The head of the higher-education committee in the Libyan General National Congress, Salah Meto, one of the only guests currently holding public office, quipped that he was not sure if he still held his position back in Libya.

During the Qaddafi years, Libya suffered a nose dive in standards, said a former deputy minister of higher education, Fathi Al-Akkari. “There was no process of accreditation, if you were with the government you were accredited, that was it,” said Gheriani.

The country is also now having to recuperate academically from a time when foreign-language training was extremely weak, adding to the isolation of universities. Study out of the country for undergraduates and those seeking master’s and doctoral degrees became more limited, since any such student needed a year of language training.

To try to fix that problem, the Libyan government created ten language centers in Libyan universities. The program, which was supported by the British Council, was meant to encourage studying in the United Kingdom by preparing students in English. The Libyans would like to see more of a two-way exchange: “Perhaps these centers could also teach Arabic as a second language to U.K. students in Libya,” said Meto, of the National Congress.

Libyan-supported scholarships seem to be at the heart of Libya-U.K. cooperation. In 2013 the British Council estimates that 2,417 Libyan students were studying in the United Kingdom.
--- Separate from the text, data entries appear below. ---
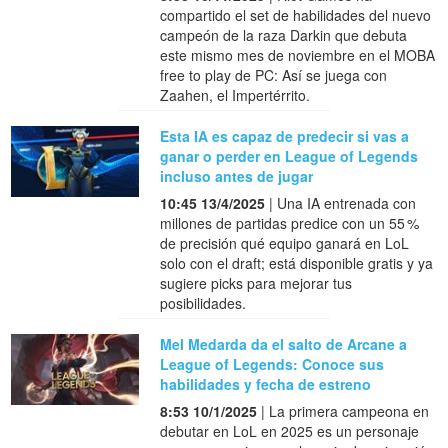
compartido el set de habilidades del nuevo
campeón de la raza Darkin que debuta
este mismo mes de noviembre en el MOBA
free to play de PC: Así se juega con
Zaahen, el Impertérrito.
Esta IA es capaz de predecir si vas a
ganar o perder en League of Legends
incluso antes de jugar
10:45 13/4/2025
| Una IA entrenada con
millones de partidas predice con un 55 %
de precisión qué equipo ganará en LoL
solo con el draft; está disponible gratis y ya
sugiere picks para mejorar tus
posibilidades.
Mel Medarda da el salto de Arcane a
League of Legends: Conoce sus
habilidades y fecha de estreno
8:53 10/1/2025
| La primera campeona en
debutar en LoL en 2025 es un personaje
Many Libyan Ph.D. students were at the conference to present their projects and they said going to a foreign country was their only sensible option. “I think Libya did produce many great minds, but unfortunately lately they have had to travel abroad to develop their academic work further,” said Ashraf Ahmed, a researcher at the University of Sheffield.

Ahmed’s field, medicine, was a focal point of the conference since it is “an area of extreme need,” according to the Libyan Embassy’s cultural attaché and the conference organizer, Abdelbassit Gadour. Libya’s medical schools have 25,000 students studying to be doctors and only 2,500 studying to be nurses, according to a former minister of health, Fatima El Hamroush. “These two figures are lopsided and should be the other way around,” she said. Considering that Libya now has 8,280 working doctors, many of the students studying medicine now will not be able to find work.
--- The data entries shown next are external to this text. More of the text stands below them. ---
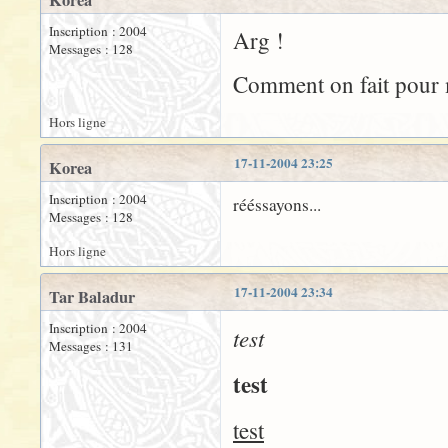
Korea
Inscription : 2004
Arg !
Messages : 128
Comment on fait pour me
Hors ligne
17-11-2004 23:25
Korea
Inscription : 2004
rééssayons...
Messages : 128
Hors ligne
17-11-2004 23:34
Tar Baladur
Inscription : 2004
test
Messages : 131
test
test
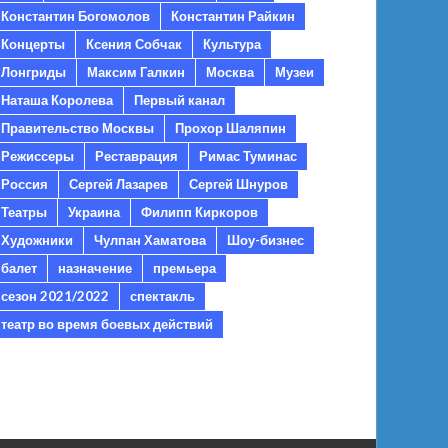
Константин Богомолов
Константин Райкин
Концерты
Ксения Собчак
Культура
Лонгриды
Максим Галкин
Москва
Музеи
Наташа Королева
Первый канал
Правительство Москвы
Прохор Шаляпин
Режиссеры
Реставрация
Римас Туминас
Россия
Сергей Лазарев
Сергей Шнуров
Театры
Украина
Филипп Киркоров
Художники
Чулпан Хаматова
Шоу-бизнес
балет
назначение
премьера
сезон 2021/2022
спектакль
театр во время боевых действий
According to Mohamed Al-Gomati, an electronic optics professor at the University of York, the gap in clinical training and academic motivation is hurting Libyan science students.  Gheriani feels that Libya does not spend nearly enough on its students. The majority of the 25,000 will not be adequately qualified, he said.
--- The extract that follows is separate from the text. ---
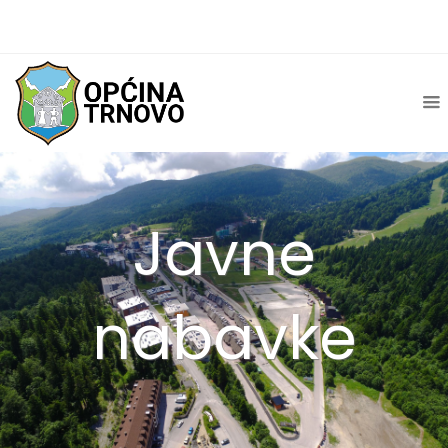
Javne
nabavke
The conference aimed at calling for a way to use the international expertise at hand to not only help improve the education of Libya’s top-performers but to use that for the betterment of Libya in a direct way. “The entire atmosphere in Libya is not ripe for any sort of change or conversation to alter the system—since before the revolution but now especially,” said one student. “I’d like to go back and teach in Libya, but we’ll have to wait and see,”

The conference was a breath of fresh air for her: “Just talking openly about it is great.”